The nfs3_jukebox_delay variable is not related to any of the storage HSM mechanisms. The name is used to reflect the error message sent from the server, NFS3ERR_JUKEBOX. The term JUKEBOX reflects an NFS historic event and implies that the file is temporarily inaccessible. This allows the client to be aware of the server status and be able to make decisions to aggressively delay accessing the file rather than repeatedly retransmitting the request.

5.7.1.3    Directory Name Lookup Cache (DNLC)

The nfs_dnlc variable specifies the directory name lookup cache. By default, the client maintains a cache of results from recent file system directory lookup operations. As fewer server lookup requests are completed, client performance is improved.

To turn off the directory name lookup cache, specify the -noac option with the mount command. If -noac is not specified at mount time, you can turn off the nfs_dnlc variable to disable dnlc.

If the server is rapidly changing the files in the directory on the server, turning nfs_dnlc off can be useful. This will avoid some stale file handles by forcing opens to issue lookup calls.

5.7.1.4    Negative Name Cache Lookups (NNC)

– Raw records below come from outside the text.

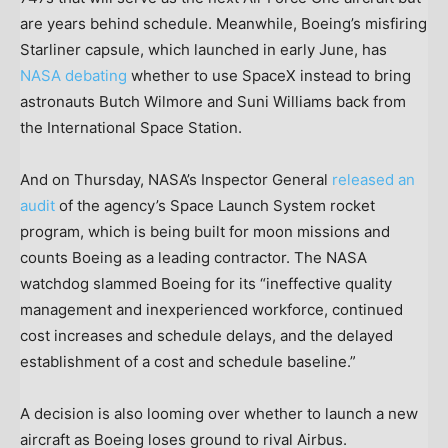
are years behind schedule. Meanwhile, Boeing’s misfiring
Starliner capsule, which launched in early June, has
NASA debating
whether to use SpaceX instead to bring
astronauts Butch Wilmore and Suni Williams back from
the International Space Station.
And on Thursday, NASA’s Inspector General
released an
audit
of the agency’s Space Launch System rocket
program, which is being built for moon missions and
counts Boeing as a leading contractor. The NASA
watchdog slammed Boeing for its “ineffective quality
management and inexperienced workforce, continued
cost increases and schedule delays, and the delayed
establishment of a cost and schedule baseline.”
A decision is also looming over whether to launch a new
aircraft as Boeing loses ground to rival Airbus.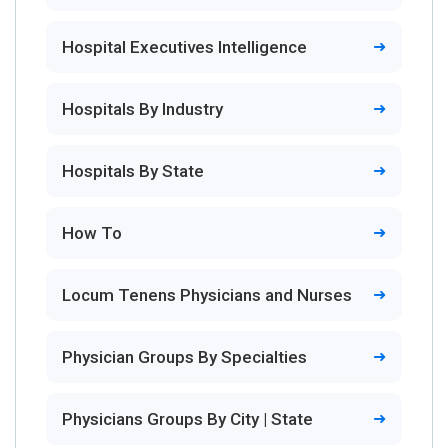
Hospital Executives Intelligence
Hospitals By Industry
Hospitals By State
How To
Locum Tenens Physicians and Nurses
Physician Groups By Specialties
Physicians Groups By City | State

The nfs_nnc variable specifies the negative name cache. In client lookup operations, when cache lookup fails, the client also maintains negative name cache to accommodate the failed vfs layer caching and to further eliminate unnecessary duplicate server lookups over the wire.

By default, nfs_nnc is turned on. For applications where minimal or no NFS directory lookup is done, turning nfs_nnc off can improve application performance.

If the server is rapidly changing the files in the directory on the server, turning nfs_dnlc off can be useful. This can avoid some stale file handles by forcing opens to issue lookup calls.

5.7.1.5    Specifying File Consistency Across NFS Clients

The nfs_cto variable specifies the closed-to-open (CTO) process, when a file is closed and all modified data associated with the file is flushed to the server or when the file is open, the client sends a request to the server to validate the client's local caches. This behavior ensures a file's consistency across multiple NFS clients.

When the -nocto option is specified at mount time, the client does not perform the flush on close. This allows the possibility of differences among copies of the same file as stored on multiple clients. For example:

# mount -nocto fubar:/abc/local

By default, nfs_cto is turned on. The benefit of keeping the variable turned on is that it solves the inconsistency of a file being accessed by multiple clients. If the first client makes a write to the file and closes it, when the second client opens it, the data on the second client is guaranteed to be up-to-date.

The benefit of turning nfs_cto off is when access to a specific file system will be made from only one client. Turning nfs_cto off can improve performance.

The client checks the close-to-open consistency at mount time. First, the client checks the nfs_cto variable and checks the setting of the mount -nocto option. Then the client proceeds to do close-to-open consistency by checking if nfs_cto is on or if the mount -nocto option is not set.

If nfs_cto is turned off at mount time using the -nocto option, set nfs_cto using dbx -k and the client will do CTO again on the mounted file system.

5.7.1.6    Changing the NFS Client Behavior When Fetching File Attributes

Setting the nfs_quicker_attr variable to any value other than 0, changes the NFS client behavior when fetching file attributes, for example ls -l or stat(2). By default, NFS waits for the file I/O to finish and executes the fsync() function to get the most up-to-date attributes. However, this can lead to delays when writing a file over a faster-than-disk interface. In a controlled environoment, setting this variable will fetch the cached attributes.

Modifying the nfs_quicker_attr variable can be useful in a testing or debugging environment when you want to observe the progress of writing a large file by repeatedly fetching file attributes, for example, using ls -l.